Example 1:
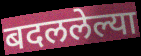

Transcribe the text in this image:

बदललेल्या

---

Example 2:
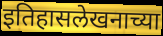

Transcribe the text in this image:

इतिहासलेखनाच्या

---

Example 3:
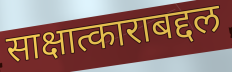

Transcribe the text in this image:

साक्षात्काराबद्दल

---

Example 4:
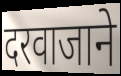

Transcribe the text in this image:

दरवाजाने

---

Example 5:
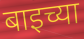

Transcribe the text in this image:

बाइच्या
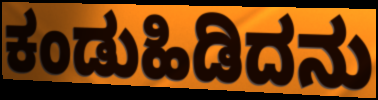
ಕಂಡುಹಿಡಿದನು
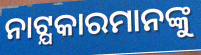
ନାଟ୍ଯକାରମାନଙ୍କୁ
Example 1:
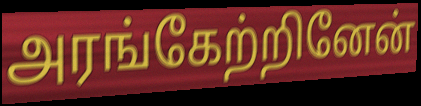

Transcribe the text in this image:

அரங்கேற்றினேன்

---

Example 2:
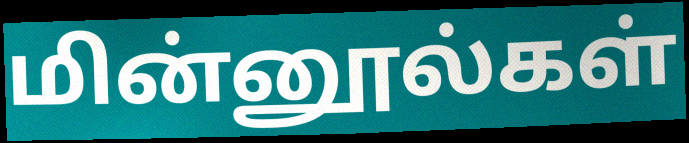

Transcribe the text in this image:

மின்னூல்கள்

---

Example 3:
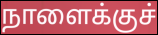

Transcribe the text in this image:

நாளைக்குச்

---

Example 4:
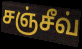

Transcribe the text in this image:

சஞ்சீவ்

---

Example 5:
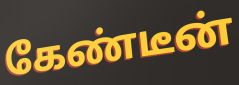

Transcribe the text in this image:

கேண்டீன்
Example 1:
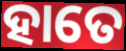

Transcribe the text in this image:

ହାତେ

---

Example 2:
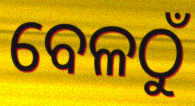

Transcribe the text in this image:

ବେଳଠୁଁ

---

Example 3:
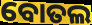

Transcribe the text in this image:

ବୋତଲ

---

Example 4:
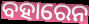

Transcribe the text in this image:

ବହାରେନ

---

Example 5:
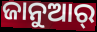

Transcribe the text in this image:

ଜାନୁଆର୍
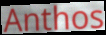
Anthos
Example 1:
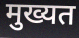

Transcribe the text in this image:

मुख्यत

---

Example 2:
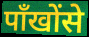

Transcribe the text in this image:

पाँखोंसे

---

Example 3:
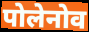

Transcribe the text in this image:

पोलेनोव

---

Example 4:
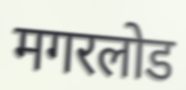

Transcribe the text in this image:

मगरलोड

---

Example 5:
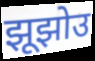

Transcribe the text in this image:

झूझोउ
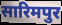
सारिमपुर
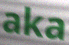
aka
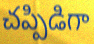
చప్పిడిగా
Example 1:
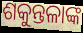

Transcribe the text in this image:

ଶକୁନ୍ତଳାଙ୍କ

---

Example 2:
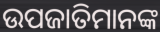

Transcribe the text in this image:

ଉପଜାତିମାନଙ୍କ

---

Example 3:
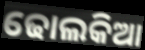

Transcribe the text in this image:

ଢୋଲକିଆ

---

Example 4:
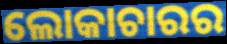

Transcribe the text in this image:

----------

Work item
Set the listing down exactly, without its pictures.

Written solution
Example 1:

Transcribe the text in this image:

बदललेल्या

---

Example 2:

Transcribe the text in this image:

इतिहासलेखनाच्या

---

Example 3:

Transcribe the text in this image:

साक्षात्काराबद्दल

---

Example 4:

Transcribe the text in this image:

दरवाजाने

---

Example 5:

Transcribe the text in this image:

बाइच्या
ಕಂಡುಹಿಡಿದನು
ନାଟ୍ଯକାରମାନଙ୍କୁ
Example 1:

Transcribe the text in this image:

அரங்கேற்றினேன்

---

Example 2:

Transcribe the text in this image:

மின்னூல்கள்

---

Example 3:

Transcribe the text in this image:

நாளைக்குச்

---

Example 4:

Transcribe the text in this image:

சஞ்சீவ்

---

Example 5:

Transcribe the text in this image:

கேண்டீன்
Example 1:

Transcribe the text in this image:

ହାତେ

---

Example 2:

Transcribe the text in this image:

ବେଳଠୁଁ

---

Example 3:

Transcribe the text in this image:

ବୋତଲ

---

Example 4:

Transcribe the text in this image:

ବହାରେନ

---

Example 5:

Transcribe the text in this image:

ଜାନୁଆର୍
Anthos
Example 1:

Transcribe the text in this image:

मुख्यत

---

Example 2:

Transcribe the text in this image:

पाँखोंसे

---

Example 3:

Transcribe the text in this image:

पोलेनोव

---

Example 4:

Transcribe the text in this image:

मगरलोड

---

Example 5:

Transcribe the text in this image:

झूझोउ
सारिमपुर
aka
చప్పిడిగా
Example 1:

Transcribe the text in this image:

ଶକୁନ୍ତଳାଙ୍କ

---

Example 2:

Transcribe the text in this image:

ଉପଜାତିମାନଙ୍କ

---

Example 3:

Transcribe the text in this image:

ଢୋଲକିଆ

---

Example 4:

Transcribe the text in this image:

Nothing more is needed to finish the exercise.